His first-day goal was simple: Introduce himself to a city he has known since birth, but one that has changed substantially.
Despite voting overwhelmingly for Barack Obama, Charlotte has not elected a Democratic mayor in 22 years. Foxx, 37, seeks to replace Mayor Pat McCrory, who is stepping down after 14 years. His likely opponent is Republican and fellow council member John Lassiter.
Joan Martin, sister-in-law of former GOP Gov. Jim Martin, set the tone for the campaign kickoff with a biographical video that recounted Foxx’s life. Former Mayor Harvey Gantt introduced the candidate.
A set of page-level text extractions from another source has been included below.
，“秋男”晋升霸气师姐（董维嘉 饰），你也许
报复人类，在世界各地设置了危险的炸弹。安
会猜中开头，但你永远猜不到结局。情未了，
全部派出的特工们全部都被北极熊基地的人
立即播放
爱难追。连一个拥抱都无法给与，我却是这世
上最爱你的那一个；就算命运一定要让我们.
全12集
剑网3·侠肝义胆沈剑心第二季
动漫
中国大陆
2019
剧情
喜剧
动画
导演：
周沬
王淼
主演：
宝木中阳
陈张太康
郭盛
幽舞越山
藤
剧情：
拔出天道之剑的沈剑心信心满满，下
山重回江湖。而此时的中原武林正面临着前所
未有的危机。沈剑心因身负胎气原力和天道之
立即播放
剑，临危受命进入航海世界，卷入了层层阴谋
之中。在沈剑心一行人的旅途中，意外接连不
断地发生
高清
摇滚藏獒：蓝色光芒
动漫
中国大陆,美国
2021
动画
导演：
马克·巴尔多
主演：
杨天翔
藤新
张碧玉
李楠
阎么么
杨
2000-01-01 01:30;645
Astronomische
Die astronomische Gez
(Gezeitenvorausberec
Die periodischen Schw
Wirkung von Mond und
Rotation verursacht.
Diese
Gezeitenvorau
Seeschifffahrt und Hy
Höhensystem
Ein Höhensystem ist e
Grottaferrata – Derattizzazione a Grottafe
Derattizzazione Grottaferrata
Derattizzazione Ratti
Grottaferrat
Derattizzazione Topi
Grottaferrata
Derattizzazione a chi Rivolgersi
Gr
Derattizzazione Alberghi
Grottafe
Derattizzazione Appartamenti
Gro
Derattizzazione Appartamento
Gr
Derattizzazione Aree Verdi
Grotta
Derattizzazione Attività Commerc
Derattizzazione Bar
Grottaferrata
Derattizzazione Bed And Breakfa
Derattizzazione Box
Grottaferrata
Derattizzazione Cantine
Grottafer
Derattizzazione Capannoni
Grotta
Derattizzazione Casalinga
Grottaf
“I feel really good standing here this evening,” Gantt told the crowd, estimate between 150 and 200 people. “Here is a young man who grew up in this community, who went to school in this community, who went to college in this community, who understands this community, who has gotten the experience of serving on boards and committees and on our city council… He is ready to do this job.”
Foxx was short on specifics, but talked of his “unlikely story” — being born less than a mile from West Charlotte High to a 19-year-old mother, being raised by grandparents and educated in Charlotte-Mecklenburg Schools, attending Davidson College, earning a law degree, working in all three branches of federal government and being elected to city council.
“My family passed along the values that had been the bedrock of Charlotte families for generations: hard work, faith, self-reliance and personal responsibilities,” he said.
He also recounted how visionary leaders helped guide Charlotte through a difficult past, whether during the Great Depression or while quietly breaking down racial segregation laws that ripped apart other Southern cities.
“Those leaders understood the power of pulling together for the common good,” he said.
As the city now faces an economic recession and new challenges related to growth, Foxx said Charlotte again needs visionary leadership.
“I say the secret to our future is really in our past,” he said, “our capacity to envision the possibilities for Charlotte.”
Gantt, the city’s first and only African American to serve as mayor, told Qcitymetro after the event that Foxx will have a tough challenge but predicted victory.
“Democrats in the community proved that they can put people in office,” he said. “They’ve been proving it for years. I guess the zenith of that was last year, with the Obama election and all the other people who got dragged along. I think Anthony Foxx can continue that momentum and that direction.”
Asked if he believed the Obama victory would carry over to the Foxx campaign, Gantt said the effect would be limited.
“This is a local race,” he said. “Local issues will take precedence. How these candidates reach out to the public here probably is going to be the key thing. He (Foxx) can build on that (Obama) energy, but he’s going to have to run his own campaign.”